RR: I read about and looked at the website of Leeds College of Art. The school offers multiple degrees. What was your degree and emphasis?

CD: In those days, in the mid-1960s, one had to complete a preliminary year of general art study in order to inform your choice of specialism thereafter because the high school curriculum was inevitably narrow. I applied for a one-year pre-degree course at Canterbury College of Art on Alex Humphris’ recommendation and got in, thank goodness. I was dangerously euphoric for weeks after I received my letter of acceptance. Much later I told my tutor at Canterbury that I wanted to go into Graphic Design for my degree the following year as there was a better chance of a job at the end of it. He soon put a stop to that nonsense, “Good grief boy, go and paint somewhere!” I was suitably impressed by his alarmingly honest opinion of where my possible talent lay, so my first choice was for Fine Art Painting at Leeds College of Art in Yorkshire, up in the north of England where Henry Moore had studied, and had a reputation for innovation. I interviewed and got in. I haven’t forgotten the train journey there from my home in the south of England to the wild and woolly north, full of coal mines, slag heaps, the smoke from the Sheffield Rolling Mills and all the detritus of a fading industrial past, not to mention living in a “back to back” with Monday’s washing strung out from one side of the street to the other, no refrigerator, and people who spoke in a funny accent. The only hot tub available was at the public baths. Yes, it was just like that, but it was cheap living. That’s what made it new and exciting; it was all so different.

 

RR: You had a career as an educator. I think your background in education gives you a chance to answer my following question based on experience. Do you think a great artist is born with the ability or can one develop the ability with hard work?

"Fair Weather, Wells, Norfolk."

“Fair Weather, Wells, Norfolk.”

CD: That’s a hard one and I think there’s more than one answer to the question. To take the second part of your question first: can any innate ability you have be developed? Yes, of course. Any facility in any area of human endeavour can be enhanced by intellectual and physical practise, and I’m spelling that word with an ‘s’ and a ‘c.’ I’ve just watched the Leeds Piano Festival on television. The physical and mental skills that it takes to perform pieces 20 minutes long from memory is quite awesome and that didn’t come by just having a talent in music.
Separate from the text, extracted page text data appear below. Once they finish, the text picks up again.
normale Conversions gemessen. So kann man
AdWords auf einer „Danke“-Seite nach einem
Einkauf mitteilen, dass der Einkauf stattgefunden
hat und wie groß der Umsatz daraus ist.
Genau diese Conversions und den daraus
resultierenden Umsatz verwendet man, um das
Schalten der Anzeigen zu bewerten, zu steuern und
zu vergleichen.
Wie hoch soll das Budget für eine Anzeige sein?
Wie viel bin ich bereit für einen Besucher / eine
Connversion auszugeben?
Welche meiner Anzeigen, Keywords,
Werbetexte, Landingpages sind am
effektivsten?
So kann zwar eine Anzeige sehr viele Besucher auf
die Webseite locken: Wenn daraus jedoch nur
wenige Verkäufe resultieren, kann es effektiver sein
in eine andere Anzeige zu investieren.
That was the result of incredibly hard work, dedication to their subject, and a determination to make the best of what they have, regardless of any competition. Actually, I don’t think we should spend our lives competing with others, alive or dead, but just try to make the most of what we have. There will always be others better than us. That’s the point. So when we go out and paint, it’s out of respect for any talent we have been given, in whatever quantity, and it’s right to try to develop it if one has the opportunity. I tell beginners, anxious to get a good result the first time out, that they should care more about the mental processes going on in their head than the result on the canvas, but of course that’s not really what they want to hear, but sometimes the truth hurts. Finding one’s own “voice” in painting will happen, if it does, by responding to the landscape in our own way and not by worrying about what the other person is doing. “Enjoyment” is an odd word in painting. “It wasn’t very good but I enjoyed it” should mean, “I saw the problem and did my best to solve it in my own way according to what I know.” There’s an integrity there which the best plein air painters demonstrate, which comes from acute observation every time, but still allowing for the essential process of emphasizing what is important and editing out the superfluous. But a passion for painting is not enough. It has to be underpinned with knowledge and experience, which will only come by doing it. You ask if artists inherit their ability? I imagine that they do, to a degree at least. There is enough evidence to suggest it.